McLane, who retired from UD following the Fall 2017 semester, wants the award money to have a unique twist. Part of the funding will go toward scholarships and students’ emergency needs like books and application fees, but she also wants to dedicate funding towards student active participation in The American Society of Clinical Laboratory Science (ASCLS).

“This society has been such a huge part of my career and is the connection with medical laboratory professionals around the world through our professional society. Some of the relationships that I’ve developed through ASCLS have been lifelong,” McLane said. “Students will be encouraged to go to our ASCLS dinner meetings, conferences and other networking opportunities. They might meet their employer. I want them to rub shoulders with our colleagues in the profession, so they can understand that the meaning of ‘professionalism’ goes beyond just doing a job.”

McLane will also focus a portion of the funds on student scholarships for UD’s medical diagnostics major, where undergraduates study a wide range of disease processes and patient diagnostic patterns and grow in an understanding of the critical role played by medical laboratory professionals who do the diagnostic testing.

“None of this is about me. This is totally about providing the face of the medical laboratory sciences profession and our incredible department here at the University of Delaware,” said McLane.

Busy in retirement

For those who know her, McLane’s “retired, but not really” mindset will come as no surprise. She is working on a National Institutes of Health grant called “eClinic: An Innovative Technology for Clinical Laboratory Sciences Education.” She is creating educational modules in areas that are taught, but not experienced by medical laboratory sciences students in clinical rotations. The lessons can also function as additional tools in an instructor’s repertoire of practical visual aids. McLane hopes these modules can become a model for medical laboratory sciences programs around the country to use.
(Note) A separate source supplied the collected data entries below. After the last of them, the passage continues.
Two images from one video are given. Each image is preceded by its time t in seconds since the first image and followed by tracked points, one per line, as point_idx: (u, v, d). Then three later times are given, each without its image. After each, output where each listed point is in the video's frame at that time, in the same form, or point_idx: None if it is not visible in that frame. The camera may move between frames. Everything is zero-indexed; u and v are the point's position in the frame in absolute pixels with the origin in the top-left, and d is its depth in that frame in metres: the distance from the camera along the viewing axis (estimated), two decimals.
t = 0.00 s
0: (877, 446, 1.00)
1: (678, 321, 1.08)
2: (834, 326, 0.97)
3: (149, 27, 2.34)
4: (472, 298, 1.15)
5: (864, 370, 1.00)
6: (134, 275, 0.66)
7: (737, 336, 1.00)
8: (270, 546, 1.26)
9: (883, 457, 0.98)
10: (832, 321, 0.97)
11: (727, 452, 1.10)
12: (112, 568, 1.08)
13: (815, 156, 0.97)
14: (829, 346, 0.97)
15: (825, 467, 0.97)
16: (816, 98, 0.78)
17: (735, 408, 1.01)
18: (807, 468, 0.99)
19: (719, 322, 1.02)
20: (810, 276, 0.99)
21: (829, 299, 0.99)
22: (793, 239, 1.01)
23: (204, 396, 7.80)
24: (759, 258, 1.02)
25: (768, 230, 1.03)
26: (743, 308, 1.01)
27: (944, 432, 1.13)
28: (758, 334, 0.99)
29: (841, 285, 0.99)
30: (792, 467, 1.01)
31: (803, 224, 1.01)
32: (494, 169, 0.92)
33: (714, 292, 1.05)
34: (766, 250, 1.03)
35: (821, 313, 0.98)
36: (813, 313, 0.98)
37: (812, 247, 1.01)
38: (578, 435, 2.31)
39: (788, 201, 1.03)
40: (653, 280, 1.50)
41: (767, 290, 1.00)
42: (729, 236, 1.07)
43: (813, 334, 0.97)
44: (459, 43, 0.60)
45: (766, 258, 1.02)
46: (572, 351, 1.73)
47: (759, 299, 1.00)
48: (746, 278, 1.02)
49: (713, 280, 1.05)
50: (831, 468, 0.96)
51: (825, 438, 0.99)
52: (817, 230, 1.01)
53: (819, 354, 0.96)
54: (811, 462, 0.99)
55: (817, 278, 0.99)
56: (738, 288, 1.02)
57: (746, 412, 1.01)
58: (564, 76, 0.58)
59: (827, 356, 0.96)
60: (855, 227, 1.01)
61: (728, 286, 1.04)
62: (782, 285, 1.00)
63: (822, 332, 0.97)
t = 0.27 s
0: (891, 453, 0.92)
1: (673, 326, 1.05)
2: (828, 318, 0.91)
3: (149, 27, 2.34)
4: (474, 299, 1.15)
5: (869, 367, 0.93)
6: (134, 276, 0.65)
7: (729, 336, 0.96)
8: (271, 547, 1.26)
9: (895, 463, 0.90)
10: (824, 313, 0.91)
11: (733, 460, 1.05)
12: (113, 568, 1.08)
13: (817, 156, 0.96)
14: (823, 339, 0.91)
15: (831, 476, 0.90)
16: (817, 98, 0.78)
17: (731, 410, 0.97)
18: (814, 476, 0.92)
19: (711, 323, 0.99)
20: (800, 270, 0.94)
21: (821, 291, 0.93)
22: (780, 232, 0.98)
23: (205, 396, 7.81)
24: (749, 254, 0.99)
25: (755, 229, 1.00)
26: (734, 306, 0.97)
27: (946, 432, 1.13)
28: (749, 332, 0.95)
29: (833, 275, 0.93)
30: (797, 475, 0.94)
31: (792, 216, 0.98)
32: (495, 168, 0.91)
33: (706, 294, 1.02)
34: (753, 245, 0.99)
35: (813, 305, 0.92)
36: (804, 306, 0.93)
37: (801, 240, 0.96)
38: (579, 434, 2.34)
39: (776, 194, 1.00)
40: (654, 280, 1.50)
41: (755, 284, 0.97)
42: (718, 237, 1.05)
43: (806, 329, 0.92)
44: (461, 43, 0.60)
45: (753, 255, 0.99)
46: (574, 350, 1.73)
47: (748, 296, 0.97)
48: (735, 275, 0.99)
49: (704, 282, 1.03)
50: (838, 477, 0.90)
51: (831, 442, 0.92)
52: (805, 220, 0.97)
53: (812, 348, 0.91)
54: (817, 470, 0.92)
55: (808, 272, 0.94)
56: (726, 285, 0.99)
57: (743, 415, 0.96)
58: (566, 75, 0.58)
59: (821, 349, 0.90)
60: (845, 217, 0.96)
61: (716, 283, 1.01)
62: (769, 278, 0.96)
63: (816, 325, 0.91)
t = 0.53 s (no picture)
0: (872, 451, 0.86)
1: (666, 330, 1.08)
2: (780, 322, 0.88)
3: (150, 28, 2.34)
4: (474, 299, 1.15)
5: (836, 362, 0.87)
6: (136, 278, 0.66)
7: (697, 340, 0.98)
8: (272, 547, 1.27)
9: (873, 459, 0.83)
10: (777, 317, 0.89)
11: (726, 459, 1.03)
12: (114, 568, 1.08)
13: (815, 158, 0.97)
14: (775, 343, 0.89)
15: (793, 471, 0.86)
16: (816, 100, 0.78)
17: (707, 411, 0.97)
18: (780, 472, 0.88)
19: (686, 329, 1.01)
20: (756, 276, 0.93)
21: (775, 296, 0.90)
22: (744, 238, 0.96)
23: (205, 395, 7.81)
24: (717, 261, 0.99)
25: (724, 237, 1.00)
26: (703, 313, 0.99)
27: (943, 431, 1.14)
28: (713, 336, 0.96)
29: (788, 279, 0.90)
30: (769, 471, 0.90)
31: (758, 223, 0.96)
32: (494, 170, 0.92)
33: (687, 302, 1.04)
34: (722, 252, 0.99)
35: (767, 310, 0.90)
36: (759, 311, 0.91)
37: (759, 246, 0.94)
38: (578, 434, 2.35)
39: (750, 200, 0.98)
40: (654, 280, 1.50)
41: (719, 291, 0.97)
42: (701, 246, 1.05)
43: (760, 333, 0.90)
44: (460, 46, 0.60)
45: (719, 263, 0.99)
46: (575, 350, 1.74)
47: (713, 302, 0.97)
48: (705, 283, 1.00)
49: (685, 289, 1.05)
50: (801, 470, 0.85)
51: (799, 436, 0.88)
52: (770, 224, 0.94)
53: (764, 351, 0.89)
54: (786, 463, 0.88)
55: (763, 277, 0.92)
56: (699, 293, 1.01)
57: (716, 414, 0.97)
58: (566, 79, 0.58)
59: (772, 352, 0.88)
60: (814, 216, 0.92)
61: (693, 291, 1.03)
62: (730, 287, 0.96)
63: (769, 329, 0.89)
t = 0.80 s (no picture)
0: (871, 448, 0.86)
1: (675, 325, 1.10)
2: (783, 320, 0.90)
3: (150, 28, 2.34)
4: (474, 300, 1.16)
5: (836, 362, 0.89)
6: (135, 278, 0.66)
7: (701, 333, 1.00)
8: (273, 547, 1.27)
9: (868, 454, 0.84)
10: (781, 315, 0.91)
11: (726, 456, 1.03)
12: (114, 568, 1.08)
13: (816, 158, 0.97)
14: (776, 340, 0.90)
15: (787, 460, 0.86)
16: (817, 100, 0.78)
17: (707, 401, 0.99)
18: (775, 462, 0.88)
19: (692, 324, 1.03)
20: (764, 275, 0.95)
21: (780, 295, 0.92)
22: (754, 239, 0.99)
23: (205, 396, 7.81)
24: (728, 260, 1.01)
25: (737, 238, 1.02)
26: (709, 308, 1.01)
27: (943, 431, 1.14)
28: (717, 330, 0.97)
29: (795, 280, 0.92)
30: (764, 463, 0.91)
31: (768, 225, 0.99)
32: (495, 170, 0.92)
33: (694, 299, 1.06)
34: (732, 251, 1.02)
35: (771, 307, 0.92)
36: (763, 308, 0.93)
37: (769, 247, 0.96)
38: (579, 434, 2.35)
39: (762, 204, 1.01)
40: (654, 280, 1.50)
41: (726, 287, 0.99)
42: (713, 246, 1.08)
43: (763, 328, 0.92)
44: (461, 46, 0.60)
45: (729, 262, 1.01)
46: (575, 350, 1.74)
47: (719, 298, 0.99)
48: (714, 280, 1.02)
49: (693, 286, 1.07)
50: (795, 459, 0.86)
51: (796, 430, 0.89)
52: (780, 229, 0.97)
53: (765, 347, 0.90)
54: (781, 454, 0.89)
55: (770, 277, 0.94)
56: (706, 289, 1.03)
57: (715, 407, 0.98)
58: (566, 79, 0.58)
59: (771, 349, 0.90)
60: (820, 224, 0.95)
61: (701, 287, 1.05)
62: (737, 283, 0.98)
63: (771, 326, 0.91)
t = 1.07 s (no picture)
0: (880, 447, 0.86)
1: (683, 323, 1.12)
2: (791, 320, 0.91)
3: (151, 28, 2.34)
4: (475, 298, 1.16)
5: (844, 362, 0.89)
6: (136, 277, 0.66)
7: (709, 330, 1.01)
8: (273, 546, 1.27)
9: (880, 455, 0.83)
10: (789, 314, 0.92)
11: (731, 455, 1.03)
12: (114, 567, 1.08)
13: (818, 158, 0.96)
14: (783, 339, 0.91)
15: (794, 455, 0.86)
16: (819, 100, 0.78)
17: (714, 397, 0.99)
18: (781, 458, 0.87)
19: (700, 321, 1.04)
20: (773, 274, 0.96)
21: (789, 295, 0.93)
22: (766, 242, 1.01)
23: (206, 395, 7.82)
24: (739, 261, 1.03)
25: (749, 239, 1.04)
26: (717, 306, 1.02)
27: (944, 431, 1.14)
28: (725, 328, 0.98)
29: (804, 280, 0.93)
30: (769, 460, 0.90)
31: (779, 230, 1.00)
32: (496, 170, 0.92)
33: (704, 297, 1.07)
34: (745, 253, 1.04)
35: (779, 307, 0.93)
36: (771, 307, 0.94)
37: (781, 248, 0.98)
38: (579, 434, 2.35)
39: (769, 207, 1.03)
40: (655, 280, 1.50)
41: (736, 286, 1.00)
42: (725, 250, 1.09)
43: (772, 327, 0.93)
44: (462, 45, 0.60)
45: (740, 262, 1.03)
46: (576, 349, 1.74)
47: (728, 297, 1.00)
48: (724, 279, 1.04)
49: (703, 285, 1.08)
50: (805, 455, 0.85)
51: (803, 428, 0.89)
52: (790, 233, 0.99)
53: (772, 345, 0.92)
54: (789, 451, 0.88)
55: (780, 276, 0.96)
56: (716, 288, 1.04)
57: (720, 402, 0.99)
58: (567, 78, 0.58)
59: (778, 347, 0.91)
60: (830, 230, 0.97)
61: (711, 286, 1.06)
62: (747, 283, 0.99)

So far, she has developed six modules, including topics that employers are craving like mass spectrometry, automated urinalysis and acid-base results. The grant also includes pilot-testing of these modules to assess their educational outcomes.

“Some colleges and universities don’t have the resources to teach topics like mass spectrometry in their classrooms and laboratories. I’m hoping these recordings can help with that,” added McLane.  

Using an inverted camera system in UD’s Faculty Commons, she also gives whiteboard lessons — available for use by institutions around the country. She has already recorded close to 50 lessons, which have become a student teaching tool in organizations like the University of Texas MD Anderson Cancer Center.

“I have always been a teacher that happens to do research,” McLane said. “I don’t think that I’ll ever stop teaching.”